In summary, we envisage a number of possible application contexts for our approach:
- find exploration and learning strategies in serious games -- and to allow
feedback and review by human experts in a replay, think & reflect context
- provide user-tailored services -- e.g. museum guide, or personalisation and
- learn user's multimodal behavior -- for control or as sample for NPCs (Non-Player Characters)
Although we are in the process of implementing our approach in the XIMPEL platform,
see our contribution on a high and general level, which may be applied for a variety of
different platforms. In our own research, not only do we wish to use the developed
technology in the context of serious games based on interactive video, but also in explorative
educational environments for (virtual) musea. Another application domain is training
(such as a virtual fitness trainer), where feedback strategies are of major interest, [Ruttkay et al. (2006)].
The structure of this paper is as follows.
First we will briefly characterize serious games, in particular in distinction to e-learning
and online information facilities.
Then we will discuss the background and inspiration of our approach and characterize the notion
of symbolic machinima. After dealing with issues in tracking user actions in virtual environments,
we sketch the outlines of a behavioral model for game play, and discuss its relation to existing game
reference models. We then define a metrics for behavioral discrepancy, which allows for relating user behavior
to possible norm scenarios, and conclude by giving a brief overview of the benefits of our approach with respect
to understanding individual users' game play as well as the use of analysis data for authoring
alternative game scenarios.
SERIOUS GAME(S) RE-CONSIDERED
The literature on (serious) games abounds.
To set the stage, we limit ourselves to a single quote
that we more extensively discussed in [Eliens & Chang (2007)]:
Serious games and simulations are poised for a second revolution.
Today's children, our workforce and scientists are increasingly playing,
learning, and inventing in visually intensive "virtual" environments.
In our increasingly experiential economy, immersive educational and
training solutions are needed to advance the workforce of tomorrow.
Game-based learning and technologies meet this challenge.
Yet, as we indicated in [Eliens & Chang (2007)], from the observation that serious game technology
meets current educational challenges, it is still a long way to actually develop interesting serious games, that
can not only compete with e-learning facilities in addressing educational goals, but may also be considered to be sufficiently
playful to count as game(s) whatsoever.
A very helpful set of criteria for distinguishing games from other (online) applications were presented to
us in a workshop on educational games in a museum context,
which mentions 4 essential characteristics to assess the extent whether an application may considered to be a game:
- challenge(s) -- relevance, feedback, confidence
- curiosity -- cognitive or sensitive discrepancy
- control -- contingency, choice, power
- context -- intrinsic or extrinsic metaphor(s)
Leaving a more detailed interpretation of the characteristics challenge,
curiosity and control to the inventiveness of the user, who may use the keywords for support,
the context characteristic, however, needs some elaboration.
As the discussion in the workshop indicated, it is rather easy to use extrinsic metaphors or game formats
for arbitrary content.

Information provided:
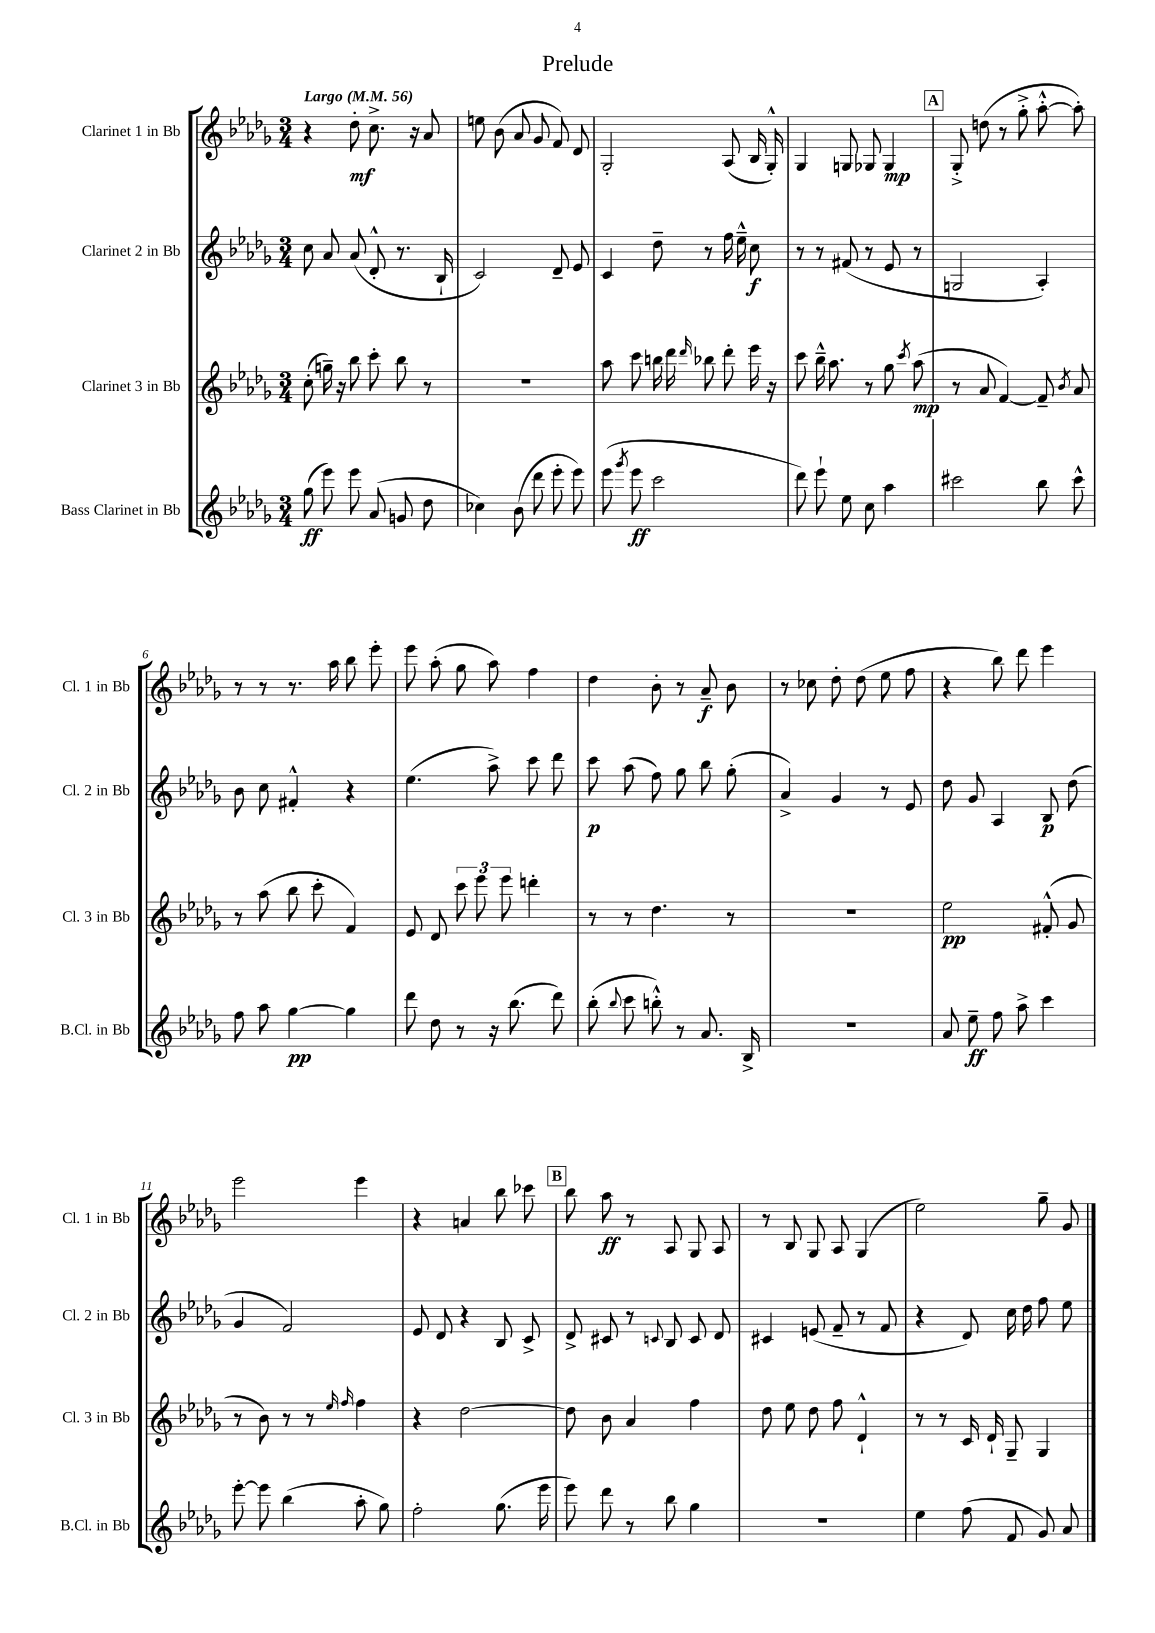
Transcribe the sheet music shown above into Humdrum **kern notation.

Job A: Reproduce the portion of the serious games passage that runs from "Today's children, our" up to and including "workforce of tomorrow.".
Job B: According to the serious games passage, which four characteristics help judge whether an application may be considered a game?
Job C: Extend the serious games passage onward from its final sentence.

Exercise response A:
Today's children, our workforce and scientists are increasingly playing,
learning, and inventing in visually intensive "virtual" environments.
In our increasingly experiential economy, immersive educational and
training solutions are needed to advance the workforce of tomorrow.

Exercise response B: Challenge, curiosity, control and context.

Exercise response C:
For example, a memory game can be reused over and over again, just by changing the
images according to the topic or subject, that is language learning, climate change, etcetera.
These kind of mini-games or casual games lend themselves to a variety of learning tasks and may
be constructed using pre-defined game formats.
More difficult, however, is to construct games with an intrinsic relation to the topic,
and in the workshop for educational games in a museum the best suggestion was
a scenario that imprisoned the player in the museum by night, haunted by the figures depicted
on the paintings ...
Apart from context, challenge and control seem to be the major parameters
for modelling user actions in terms of, respectively, goals or topics and
strategy and choices, or in other words scenarios with more or less well-established courses of behavior.
REALIZING SYMBOLIC MACHINIMA
The background and (partial) inspiration of our work is formed by the
CAESAR (Computer Aided Experiential Story Acquisition and Reuse), initiated by Pedro Gonzalez of the University of Madrid.
Key elements in the proposal are semantic-enabled machinima and
end-user narrative content creation.
Not wishing to judge the wisdom of those who had to review the manifold of proposals, and notwithstanding
the necessarily heterogeneous content of such proposals, imposed by the constraints of enforced cooperation between
widely different international groups, we are nevertheless disappointed by the rejection of our request for funding,
and decided to continue this valuable line of research within the proximity of our own groups.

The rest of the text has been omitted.